Trust the people, and they will become trustworthy.
Let yourself be seen and watch how you are recognized.
See through someone and watch as they tell you the truth.
I believe that to “see right through someone”, to see someone as they truly are, deep inside their center, is an honor. If only we could all be transparent. If only we could all see straight through each other, right to the core. We would all be a bit easier to love, a little more gentle on a fellow stranger.
Yet the vocabulary frames transparency as a failure. A failure that they didn’t shield themselves from us properly, that we were able to see into who they are too quickly, that they have accidentally poured themselves all over us. And then, we reject them on the basis that they have lied to us.
Have they? Have they lied to you? Or have you seen into a part of them that was begging to be seen? Did you get a glimpse under the armor? What if they are not revealing duplicity but rather, a deeper inner life?
I’m asking us to change how we think about authenticity. We are as authentic as we give ourselves permission to be. The extent to which we let ourselves live in our own light is contingent on how much we trust. Permission to be ourselves is tied up in how people have historically demonstrated their care for us. There are a thousand reasons to shield our most authentic selves from a stranger, and even so, I’m choosing to challenge this. As much as we would like to believe so, trust cannot only be earned. Giving trust first takes faith, too. Do you have faith that you are worth loving? Do you believe you are worthy of being seen? Will you believe that humanity is good, that a stranger deserves your trust, that your vulnerability will reward you in the end?
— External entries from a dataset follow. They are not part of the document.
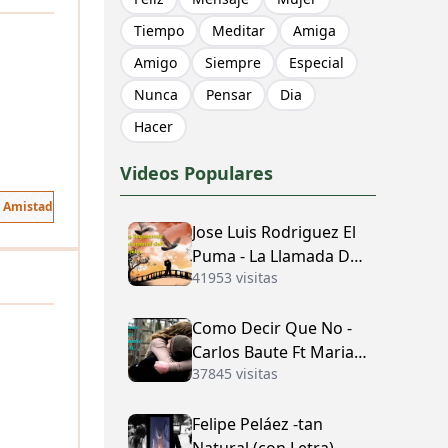
Tiempo
Meditar
Amiga
Amigo
Siempre
Especial
Nunca
Pensar
Dia
Hacer
Videos Populares
e Amistad
Jose Luis Rodriguez El
Puma - La Llamada Del
41953 visitas
Amor (con Letra)
Como Decir Que No -
Carlos Baute Ft Maria
37845 visitas
José (con Letra)
Felipe Peláez -tan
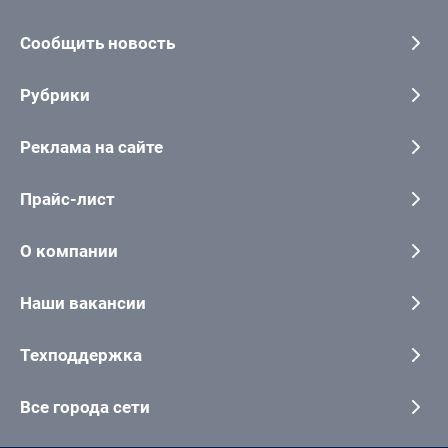
Сообщить новость
Рубрики
Реклама на сайте
Прайс-лист
О компании
Наши вакансии
Техподдержка
Все города сети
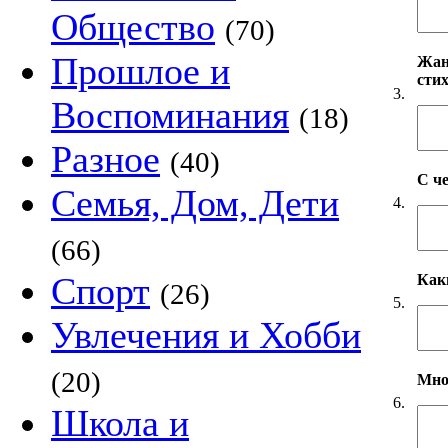
Общество
(70)
Прошлое и
Жанр
сти
3.
Воспоминания
(18)
Разное
(40)
С ч
Семья, Дом, Дети
4.
(66)
Спорт
Как
(26)
5.
Увлечения и Хобби
(20)
Мно
6.
Школа и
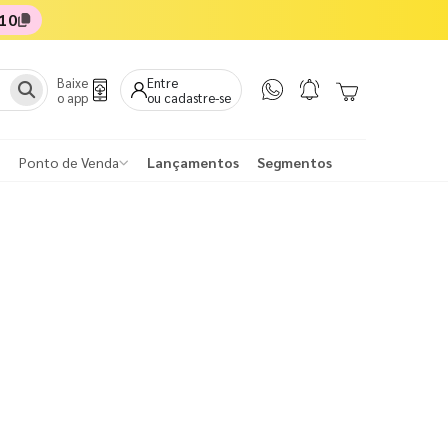
10
Baixe
Entre
o app
ou cadastre-se
Ponto de Venda
Lançamentos
Segmentos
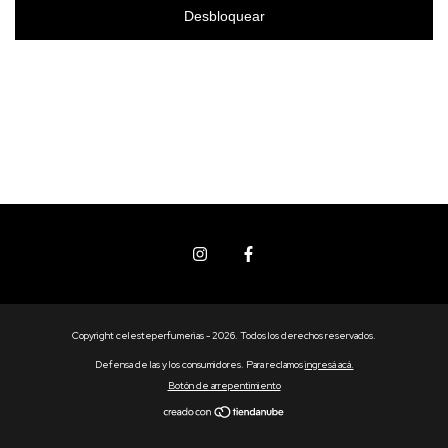
Desbloquear
Copyright celesteperfumerias - 2026. Todos los derechos reservados.
Defensa de las y los consumidores. Para reclamos
ingresá acá.
Botón de arrepentimiento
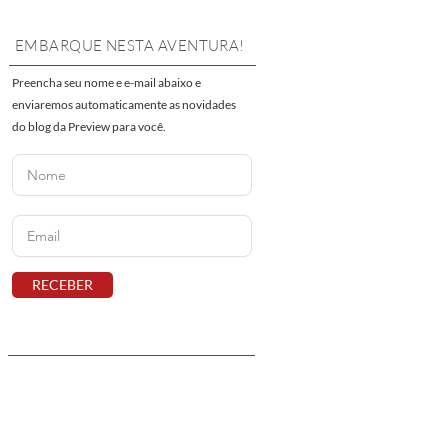
EMBARQUE NESTA AVENTURA!
Preencha seu nome e e-mail abaixo e
enviaremos automaticamente as novidades
do blog da Preview para você.
RECEBER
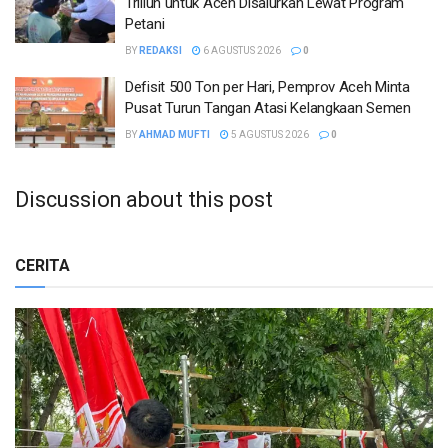
Triliun untuk Aceh Disalurkan Lewat Program
Petani
BY
REDAKSI
6 AGUSTUS 2026
0
Defisit 500 Ton per Hari, Pemprov Aceh Minta
Pusat Turun Tangan Atasi Kelangkaan Semen
BY
AHMAD MUFTI
5 AGUSTUS 2026
0
Discussion about this post
CERITA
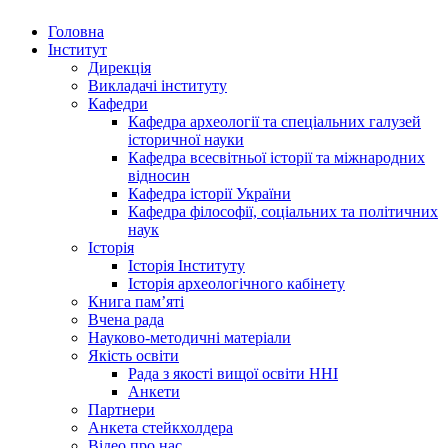
Головна
Інститут
Дирекція
Викладачі інституту
Кафедри
Кафедра археології та спеціальних галузей
історичної науки
Кафедра всесвітньої історії та міжнародних
відносин
Кафедра історії України
Кафедра філософії, соціальних та політичних
наук
Історія
Історія Інституту
Історія археологічного кабінету
Книга памʼяті
Вчена рада
Науково-методичні матеріали
Якість освіти
Рада з якості вищої освіти ННІ
Анкети
Партнери
Анкета стейкхолдера
Відео про нас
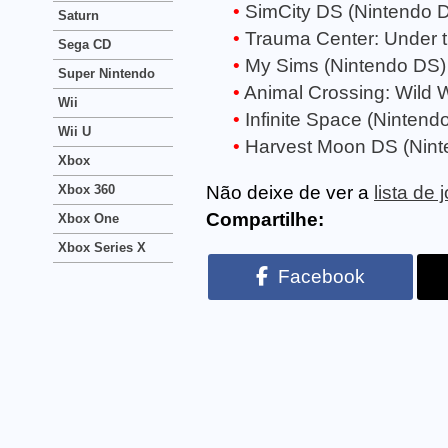
SimCity DS (Nintendo 
Saturn
Trauma Center: Under t
Sega CD
My Sims (Nintendo DS)
Super Nintendo
Animal Crossing: Wild 
Wii
Infinite Space (Nintend
Wii U
Harvest Moon DS (Nint
Xbox
Xbox 360
Não deixe de ver a
lista de
Compartilhe:
Xbox One
Xbox Series X
Facebook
It is practically impossible see someone in all that they are and not love them. In our full complexities, with all our strengths and struggles, mistakes and miracles, there is simply no other way to be except in love. I’m asking you to love the people with mismatched surfaces and centers. With enough love, their surfaces will become clear and we will all reap the gifts of their deep, true visibility.
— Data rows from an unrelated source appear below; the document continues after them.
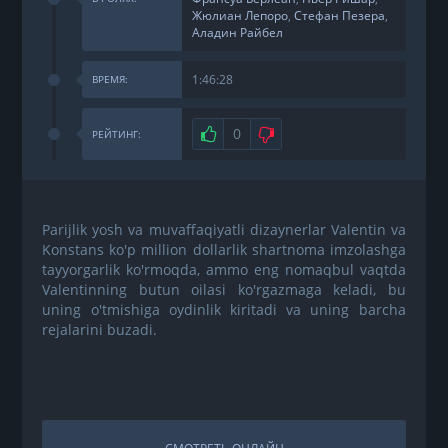
Жюлиан Лепоро
,
Стефан Пезера
,
Аладин Райбел
1:46:28
ВРЕМЯ:
Нравится
0
Не нравится
РЕЙТИНГ:
Parijlik yosh va muvaffaqiyatli dizaynerlar Valentin va
Konstans ko'p million dollarlik shartnoma imzolashga
tayyorgarlik ko'rmoqda, ammo eng nomaqbul vaqtda
Valentinning butun oilasi ko'rgazmaga keladi, bu
uning o'tmishiga oydinlik kiritadi va uning barcha
rejalarini buzadi.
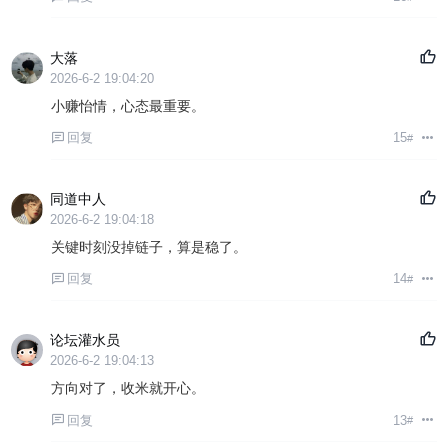
大落
2026-6-2 19:04:20
小赚怡情，心态最重要。
回复
15
#
同道中人
2026-6-2 19:04:18
关键时刻没掉链子，算是稳了。
回复
14
#
论坛灌水员
2026-6-2 19:04:13
方向对了，收米就开心。
回复
13
#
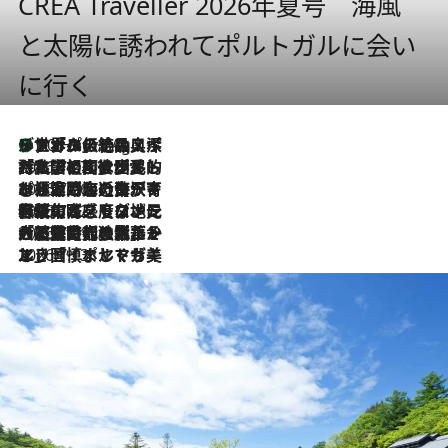
CREA Traveller 2026年夏号 海風
と太陽に誘われてポルトガルに会い
に行く
リスボンの絶品スイーツ「パステル・デ・ナタ」とは？ポルトガル伝統の奥深い世界へ
10 Hours Ago
2026.7.27
「私の祖国はポルトガル語です」国民的詩人フェルナンド・ペソアと、彼が愛した文学の街を歩く
2026.7.26
ポルトガル近海が育む極上の海の幸。キリリと冷えた白ワインと愉しむ、シーフード専門店の贅沢
2026.7.22
伝統の味をモダンに昇華。高感度な地元客が集う、リスボンの最旬ガストロノミー
2026.7.21
大航海時代の栄華から、震災、独裁、そして革命へ。ポルトガル・首都リスボンの石畳に刻まれた「歴史の光と影」
2026.7.13
エッセイ・ヤマザキマリ「慎ましくも美しき国 ポルトガル」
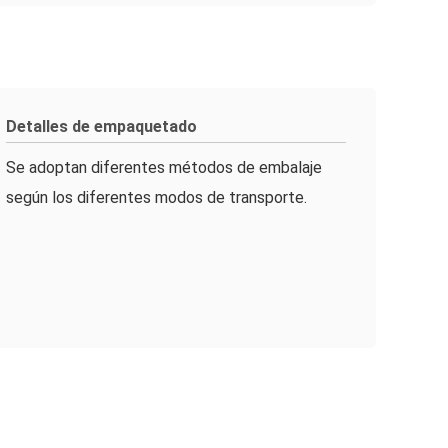
Detalles de empaquetado
Se adoptan diferentes métodos de embalaje
según los diferentes modos de transporte.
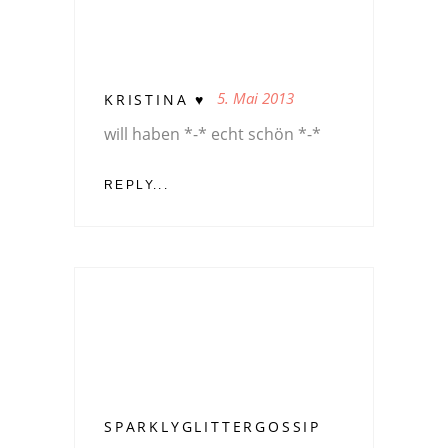
5. Mai 2013
KRISTINA ♥
will haben *-* echt schön *-*
REPLY...
SPARKLYGLITTERGOSSIP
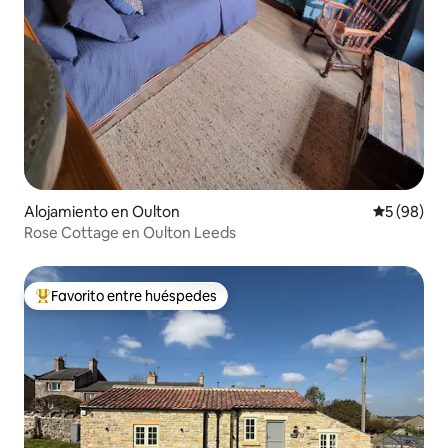
Alojamiento en Oulton
Calificaci
5 (98)
Rose Cottage en Oulton Leeds
Favorito entre huéspedes
Favorito entre los huéspedes más destacados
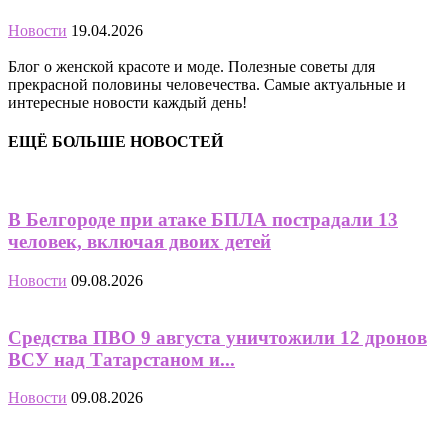
Новости
19.04.2026
Блог о женской красоте и моде. Полезные советы для
прекрасной половины человечества. Самые актуальные и
интересные новости каждый день!
ЕЩЁ БОЛЬШЕ НОВОСТЕЙ
В Белгороде при атаке БПЛА пострадали 13
человек, включая двоих детей
Новости
09.08.2026
Средства ПВО 9 августа уничтожили 12 дронов
ВСУ над Татарстаном и...
Новости
09.08.2026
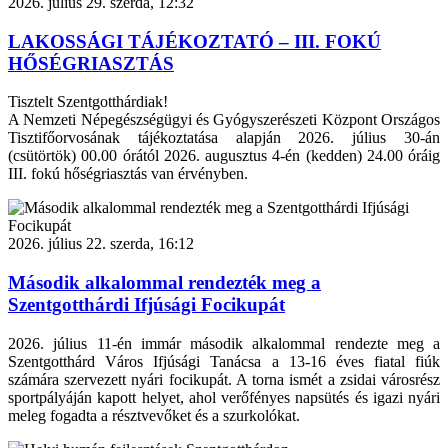
2026. július 29. szerda, 12:32
LAKOSSÁGI TÁJÉKOZTATÓ – III. FOKÚ
HŐSÉGRIASZTÁS
Tisztelt Szentgotthárdiak!
A Nemzeti Népegészségügyi és Gyógyszerészeti Központ Országos
Tisztifőorvosának tájékoztatása alapján 2026. július 30-án
(csütörtök) 00.00 órától 2026. augusztus 4-én (kedden) 24.00 óráig
III. fokú hőségriasztás van érvényben.
2026. július 22. szerda, 16:12
Második alkalommal rendezték meg a
Szentgotthárdi Ifjúsági Focikupát
2026. július 11-én immár második alkalommal rendezte meg a
Szentgotthárd Város Ifjúsági Tanácsa a 13-16 éves fiatal fiúk
számára szervezett nyári focikupát. A torna ismét a zsidai városrész
sportpályáján kapott helyet, ahol verőfényes napsütés és igazi nyári
meleg fogadta a résztvevőket és a szurkolókat.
I pay attention and look for the cracks in the armor, and find many beautiful, suffering people this way. People who are setting themselves free, for whom the water now runs clear.
When I was sixteen, I needed someone to understand me when I had no words to be understood. Now, I sow the seeds of vulnerability and watch as they bloomed into a small garden of precious, lovely people around me. These people let me see deep into their centers and look straight into mine. We belong to each other. Just as before, I never know the moment where we become each other’s keeper, but we know it as a universal truth. It’s soul-shivering business, being a part of someone in this way. It’s a mystery and a miracle, how we have found each other. I believe it is because we had the courage to let ourselves be seen by the other. Our emotional nakedness is so intimate.
Belonging to and with each other is the best and most beautiful part of me. And to my sweet-hearted transparent people, I need you to know: I love seeing you in all you are. Thank you for opening your inner life to me. You are such a gift. You make me to feel deeper than I knew possible. Your truest, deepest self leaks into the world because you deserve to be known fully. You push me, hard. You orient me upwards. I am more of myself because you have shown me who you are.